Studies on the structural features of the versatile peptide foldamers

Abstract

In nature system, folding is one of the crucial process that nature has selected to control the conformation of molecule, so that enables to carry out chemical functions such as information storage, enzyme and catalyst. To interpret and mimic the structural and functional behavior of biopolymer in natural system, artificial folded molecular architecture, defined as “foldamer”, could mimic the secondary structure of protein. Additionally, the versatile functions of foldamers regarding their structure have been established by self-assembly. Enormous structural information of protein is stored in polypeptide sequence provides a clear understanding of the interplay between the structure and functions. Based on this fact, studies on the structural features of the versatile peptide foldamers could be utilized to construct protein like artificial complex, showing a biological and catalytic functions.

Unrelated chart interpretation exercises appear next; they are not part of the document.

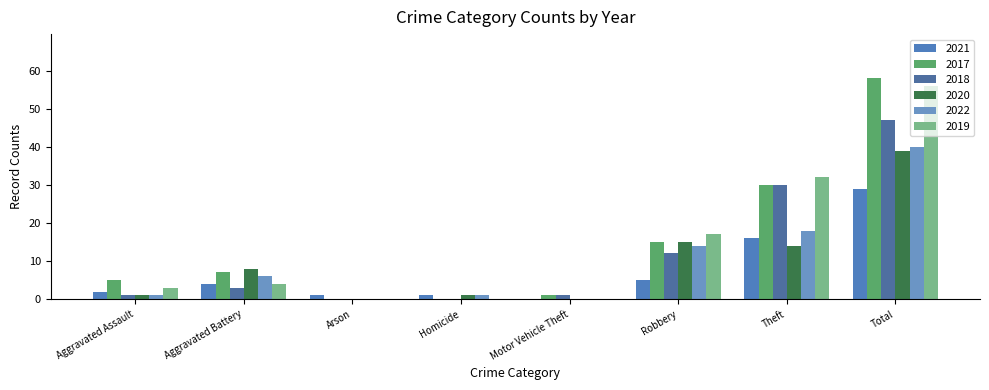

How many groups of bars are there?

8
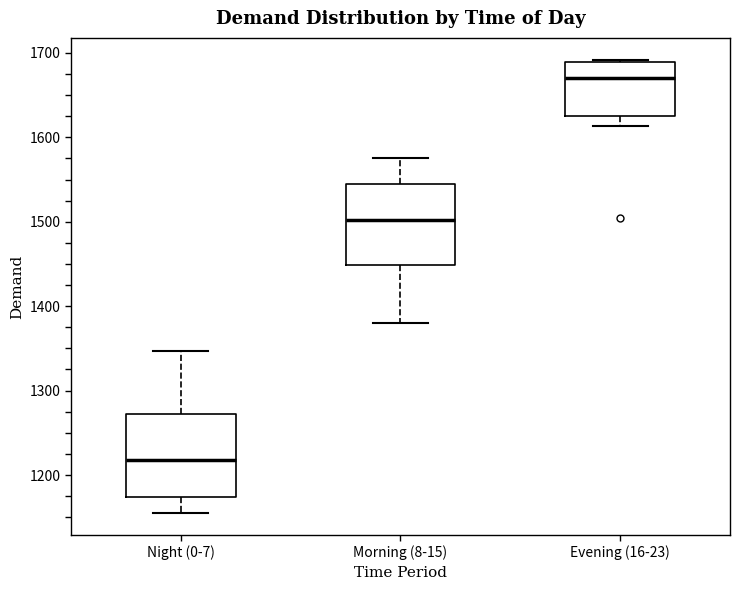

Where does the median line of the box for Morning (8-15) sit on the y-axis? The values are not printed on the chart, so give them approximately, as read against the axis.

1500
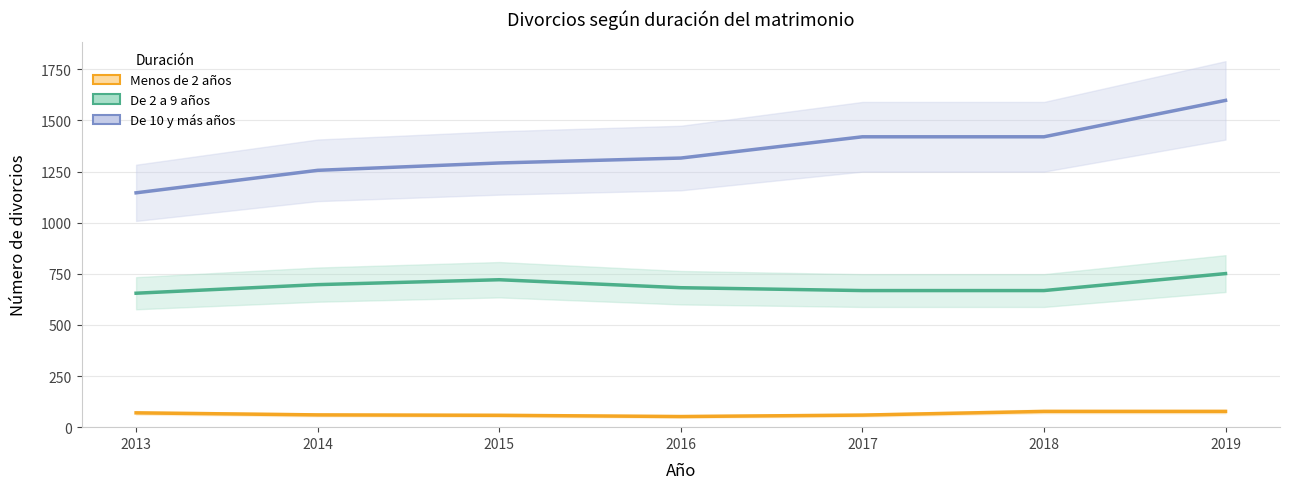

Where is De 10 y más años nearest to the value 1372?

2017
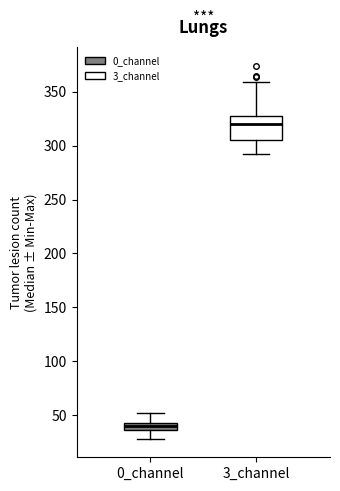

Which box is the tallest, from its lower edge to its upper edge?

3_channel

This dissertation is focused on the two main topics that are directing foldamer self-assembly with a cyclopropanoyl cap and studies on foldamers containing tetrahydrothiophene. In chapter 2, cyclopropanoyl cap was attached in alpha/beta peptide foldamer and through a combined analytical and computational investigation, cyclopropanoyl capping was observed to markedly enhance self-assembly in recalcitrant substrates and direct the formation of a single intermolecular N–H···O/Cα–H···O bonding motif in single crystals, regardless of peptide sequence or foldamer conformation. DFT calculations validated the experimental results that the N–H···O/Ca–H···O interaction created by the cap was sufficiently attractive to influence self-assembly. This strategy could be used to rational design of self-assembling organic materials for exploration of new substrates and speed up the development of novel applications within this increasingly important class of materials.

In chapter 3, by replacing the C4 carbon in the cyclopentane ring of (1S,2S)-2-Aminocyclopentane-1-carboxylic acid (ACPC) with sulfur, (3S,4R)-4-Aminotetrahydrothiophene-3-carboxylic acid (ATTC) was first reported and found that ATTC could act as a bioisostere of ACPC so that adapting 12-helical structure in a foldamer level. However sulfide group in ATTC, could be further oxidized into sulfone and sulfoxide through oxidation reaction. In addition, sulfide group was further utilized as a catalyst to mediate Corey-Chaykovsky reaction. This result implies that newly synthesized foldamer could grow inventory of the foldamer and widen the application of foldamer.